Tomás Vasques –
jornal i, opinião
Os governos
europeus perderam, com a Ucrânia, qualquer credibilidade para condenar
"manifestações violentas contra o poder legitimado pelo voto"
Os acontecimentos
recentes na Ucrânia, em tempos de profunda crise na Europa, remetem para
disputas fronteiriças passadas, histórias de interesses com mais de um século,
entre a Alemanha e a Rússia, que conduziram o velho continente à barbárie e a
sofrimentos inenarráveis por mais de uma vez. Nunca é de mais lembrar que uma
fagulha pode incendiar uma pradaria, sobretudo quando o vento sopra de feição.

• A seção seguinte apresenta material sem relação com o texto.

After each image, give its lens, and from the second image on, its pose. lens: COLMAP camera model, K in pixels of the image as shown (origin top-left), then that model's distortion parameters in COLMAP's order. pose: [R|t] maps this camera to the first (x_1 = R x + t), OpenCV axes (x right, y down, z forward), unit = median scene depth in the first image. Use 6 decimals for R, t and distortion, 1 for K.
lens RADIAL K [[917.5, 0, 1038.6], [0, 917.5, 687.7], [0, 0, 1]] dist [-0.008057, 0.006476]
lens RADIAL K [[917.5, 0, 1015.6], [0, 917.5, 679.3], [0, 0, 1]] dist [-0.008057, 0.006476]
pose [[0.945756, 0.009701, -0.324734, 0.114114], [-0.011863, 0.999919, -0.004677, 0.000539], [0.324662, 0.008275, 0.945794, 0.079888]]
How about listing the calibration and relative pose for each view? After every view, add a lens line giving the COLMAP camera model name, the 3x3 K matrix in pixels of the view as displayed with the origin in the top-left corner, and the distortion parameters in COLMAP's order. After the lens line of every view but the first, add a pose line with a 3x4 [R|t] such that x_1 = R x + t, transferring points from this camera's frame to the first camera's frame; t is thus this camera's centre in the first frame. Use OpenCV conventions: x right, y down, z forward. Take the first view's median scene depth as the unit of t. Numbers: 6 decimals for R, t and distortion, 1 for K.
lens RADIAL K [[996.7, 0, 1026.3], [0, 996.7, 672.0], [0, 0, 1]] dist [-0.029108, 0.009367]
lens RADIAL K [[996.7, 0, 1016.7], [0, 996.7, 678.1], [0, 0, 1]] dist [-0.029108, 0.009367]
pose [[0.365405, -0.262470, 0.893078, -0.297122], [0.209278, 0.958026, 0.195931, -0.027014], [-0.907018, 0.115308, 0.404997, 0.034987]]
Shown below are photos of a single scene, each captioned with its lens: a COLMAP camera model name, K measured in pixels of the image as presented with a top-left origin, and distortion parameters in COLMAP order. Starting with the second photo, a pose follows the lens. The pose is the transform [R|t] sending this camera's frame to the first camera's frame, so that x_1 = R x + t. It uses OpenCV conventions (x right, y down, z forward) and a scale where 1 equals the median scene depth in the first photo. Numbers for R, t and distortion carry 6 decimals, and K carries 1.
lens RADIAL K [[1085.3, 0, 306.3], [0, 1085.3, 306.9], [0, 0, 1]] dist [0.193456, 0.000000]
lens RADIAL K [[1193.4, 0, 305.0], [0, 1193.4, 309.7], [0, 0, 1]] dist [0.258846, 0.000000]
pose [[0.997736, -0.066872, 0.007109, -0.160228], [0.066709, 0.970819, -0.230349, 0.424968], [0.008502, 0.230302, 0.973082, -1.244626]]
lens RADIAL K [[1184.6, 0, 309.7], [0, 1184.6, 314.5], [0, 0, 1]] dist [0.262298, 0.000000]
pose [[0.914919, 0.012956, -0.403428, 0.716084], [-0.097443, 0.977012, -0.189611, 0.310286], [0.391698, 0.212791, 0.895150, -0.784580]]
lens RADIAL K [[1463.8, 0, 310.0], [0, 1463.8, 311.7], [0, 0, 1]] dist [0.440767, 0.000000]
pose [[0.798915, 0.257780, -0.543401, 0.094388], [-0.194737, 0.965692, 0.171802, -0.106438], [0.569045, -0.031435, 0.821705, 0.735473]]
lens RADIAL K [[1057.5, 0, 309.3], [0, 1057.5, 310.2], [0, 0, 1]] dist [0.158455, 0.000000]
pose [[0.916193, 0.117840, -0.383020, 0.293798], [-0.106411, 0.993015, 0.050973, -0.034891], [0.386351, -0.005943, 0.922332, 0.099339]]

Nem esquecer que, na Europa, a barbárie não é uma coisa de um passado remoto,
como se viu nos Balcãs durante o desmembramento da Jugoslávia, há 20 anos.
Em pouco mais de
uma semana assistimos ao eterno retorno às ameaças de guerra na Europa, com as
mesmas raízes que muitos, por distracção, julgavam secas. Tudo se repete com a
mesma hipocrisia política e os mesmos tiques de sempre. Curiosamente, vimos
governos da União Europeia apoiarem sem reservas as manifestações e a revolta
dos ucranianos contra um presidente formalmente legítimo, eleito
democraticamente, como comprovaram observadores e organizações internacionais
como a OSCE. A revolta dos ucranianos é legítima, mas ver os mesmos governos da
União Europeia que, nos seus países, reprimem violentamente qualquer
manifestação que saia dos parâmetros decorativos aceites, como foi o caso,
entre nós, da carga policial desmedida nas escadarias de São Bento quando uma
centena de manifestantes apedrejou a polícia, brada aos céus. Estes governos
perderam qualquer credibilidade para condenar "manifestações violentas
contra o poder legitimado pelo voto".
Mas também vimos os
velhos amigos da Mãe Rússia, quando ostentava a designação de União Soviética,
apoiarem a repressão sangrenta de milhares de manifestantes por um presidente e
um governo corruptos, que mandaram disparar sem dó nem piedade sobre a
população, com o argumento de que a revolta era chefiada por "fascistas e
nazis". Nem o primeiro- secretário do Comité Central do Partido Comunista
da Ucrânia, Piotr Simonenko, chegou a tanto, quando escreveu, após a fuga de
Yanukovitch: "A participação de grandes massas de pessoas reflecte o
profundo descontentamento na sociedade com o regime político de Yanukovitch e
do seu círculo, que governou o país de forma inepta, enganando as
pessoas." Esta esquerda, órfão da "pátria do socialismo", reage
por "reflexo condicionado" pró-russo, como se Vladimir Putin
oferecesse ao povo ucraniano o paraíso na Terra. Por esta via, perdem qualquer
autoridade para condenar a repressão policial em qualquer país da União
Europeia.
Nesta linha, os
mesmos que dão apoio ao novo governo de Kiev, saído das manifestações de rua,
rejeitam a legitimidade do novo primeiro-ministro da Crimeia, nomeado, nestes
dias turbulentos, em circunstâncias similares, o qual é reconhecido e apoiado
por quem não reconhece legitimidade ao novo governo de Kiev.
O que se está a
passar na Ucrânia, com consequências ainda imprevisíveis mas que é já um foco
de guerra na Europa entre o "Ocidente" e a Rússia, tanto é a revolta
legítima de um povo maltratado e espancado como uma disputa imperialista pela
hegemonia de um país apetecível pelas suas riquezas. E essa justa revolta do
povo ucraniano não deve ser vista como "boa" ou "má",
conforme se tome partido por um lado ou outro na disputa imperialista.
PS - Não se deve
esquecer que continua actual a conclusão de Clausewitz, há quase duzentos anos:
"A guerra é a continuação da política por outros meios." Não foi por
acaso que Karl Marx se agarrou a esta frase, e numa carta dirigida a Engels o
aconselha a ler o livro "Da Guerra" do general prussiano, leitura que
Lenine também não dispensou no seu exílio em Genebra, onde elaborou um conjunto
de notas sobre o livro. E se é verdade que revolução e guerra entre nações
estão intimamente ligadas, como se provou em cada uma das duas guerras
mundiais, não é menos verdade que não faz sentido desejar os horrores de uma
nova guerra e uma intervenção militar russa para, no final, ver um qualquer
outro Gorbachov a vender malas Vuitton.